#dlregatta – Dun Laoghaire certainly felt like a major focal point of international sailing as Sunday afternoon's awards ceremony swung into action at the National Yacht Club to mark the conclusion of what is surely the most successful Volvo Dun Laoghaire Regatta yet staged writes W M Nixon. And for those who were willing to do a bit of truffling underneath the waves of conviviality, there were gems old and new waiting to be revealed.
Thus it seemed only right and proper that a party should be thrown in the National YC before the prize-giving itself, in order to celebrate the Bicentenary of the Royal Dee Yacht Club. The Royal Dee may have been founded in 1815 in the Dee Estuary which divides northeast Wales from England, while its members may tend to see Chester as their home town. But in their two hundred years they've never had a clubhouse, and these days they do most of their sailing from Northwest Wales and in the Irish Sea. So where better to have a 200th birthday bash than across channel in Dublin Bay, where they've more waterfront clubhouses than they know what to do with....?
Certainly it resulted in an impressive turnout of Commodores from other venerable nautical organisations to congratulate current RDYC Commodore Derek Matthews, including Jim Horan of the Royal Irish (founded 1831), Justin McKenna Royal St George YC (1838), Barry MacNeany Royal Alfred YC (1857 & 1870) and Larry Power of the co-hosting National YC (1870).
Further to emphasize the centrality of the event and the location, the ancient clubs of the west of Ireland were well represented by the ISA's Galway board-member Pierce Purcell, whose links are almost bewildering in their variety. His father (also Pierce) was Commodore of the National YC from 1946 to 1949, he himself is a former Commodore of Galway Bay SC, and he brought fraternal greetings from the Royal Western of Ireland YC, which was founded in Kilrush in 1828.
Larry Power, Commodore of the National YC with Pierce Purcell from Galway, a former Commodore of Galway Bay SC whose father was a Commodore of the National YC in 1946-49.
Peter Ryan, Chairman of ISORA (left) with Derek Matthews, Commodore Royal Dee YC, and Larry Power NYC.

* _Exercise directions_
According to the regatta report, where and in what year was the Royal Western of Ireland YC founded? Answer from the regatta report alone.

* _Data shown_
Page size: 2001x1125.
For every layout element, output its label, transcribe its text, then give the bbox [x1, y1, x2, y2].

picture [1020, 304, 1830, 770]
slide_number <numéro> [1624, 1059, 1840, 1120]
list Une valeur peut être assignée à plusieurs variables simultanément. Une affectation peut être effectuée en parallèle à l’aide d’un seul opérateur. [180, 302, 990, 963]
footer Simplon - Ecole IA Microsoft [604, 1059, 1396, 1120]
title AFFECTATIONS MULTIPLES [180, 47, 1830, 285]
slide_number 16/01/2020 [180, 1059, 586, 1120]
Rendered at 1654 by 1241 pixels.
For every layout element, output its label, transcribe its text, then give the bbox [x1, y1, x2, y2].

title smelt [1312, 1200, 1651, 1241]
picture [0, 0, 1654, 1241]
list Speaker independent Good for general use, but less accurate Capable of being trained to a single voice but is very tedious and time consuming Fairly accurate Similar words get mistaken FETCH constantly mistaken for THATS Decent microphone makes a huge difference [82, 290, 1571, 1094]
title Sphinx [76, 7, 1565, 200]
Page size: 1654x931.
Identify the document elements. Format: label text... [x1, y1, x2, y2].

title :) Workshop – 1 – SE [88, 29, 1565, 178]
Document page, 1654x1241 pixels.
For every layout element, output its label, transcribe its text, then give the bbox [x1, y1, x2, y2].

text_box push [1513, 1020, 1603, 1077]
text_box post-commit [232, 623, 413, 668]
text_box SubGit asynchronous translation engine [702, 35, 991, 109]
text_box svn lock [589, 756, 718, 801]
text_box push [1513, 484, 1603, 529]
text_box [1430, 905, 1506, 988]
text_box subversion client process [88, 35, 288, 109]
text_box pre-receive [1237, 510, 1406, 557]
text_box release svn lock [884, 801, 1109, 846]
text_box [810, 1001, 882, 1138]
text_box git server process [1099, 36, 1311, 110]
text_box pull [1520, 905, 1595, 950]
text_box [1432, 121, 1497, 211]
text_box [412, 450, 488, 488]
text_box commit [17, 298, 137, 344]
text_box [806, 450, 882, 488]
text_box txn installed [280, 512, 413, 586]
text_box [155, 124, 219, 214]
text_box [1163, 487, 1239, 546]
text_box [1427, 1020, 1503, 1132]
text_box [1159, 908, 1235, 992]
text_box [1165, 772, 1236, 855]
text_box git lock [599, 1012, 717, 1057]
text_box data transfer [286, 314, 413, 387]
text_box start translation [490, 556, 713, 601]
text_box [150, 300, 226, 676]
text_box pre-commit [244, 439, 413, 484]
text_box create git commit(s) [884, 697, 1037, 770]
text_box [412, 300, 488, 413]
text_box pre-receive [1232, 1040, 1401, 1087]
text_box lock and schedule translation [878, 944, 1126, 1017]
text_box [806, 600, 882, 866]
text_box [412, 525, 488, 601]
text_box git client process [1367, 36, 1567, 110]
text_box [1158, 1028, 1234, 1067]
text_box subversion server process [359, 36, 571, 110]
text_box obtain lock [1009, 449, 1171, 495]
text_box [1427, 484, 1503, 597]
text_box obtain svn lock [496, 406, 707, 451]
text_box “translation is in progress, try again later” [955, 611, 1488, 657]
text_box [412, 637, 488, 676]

* _Solution_
In Kilrush, in 1828.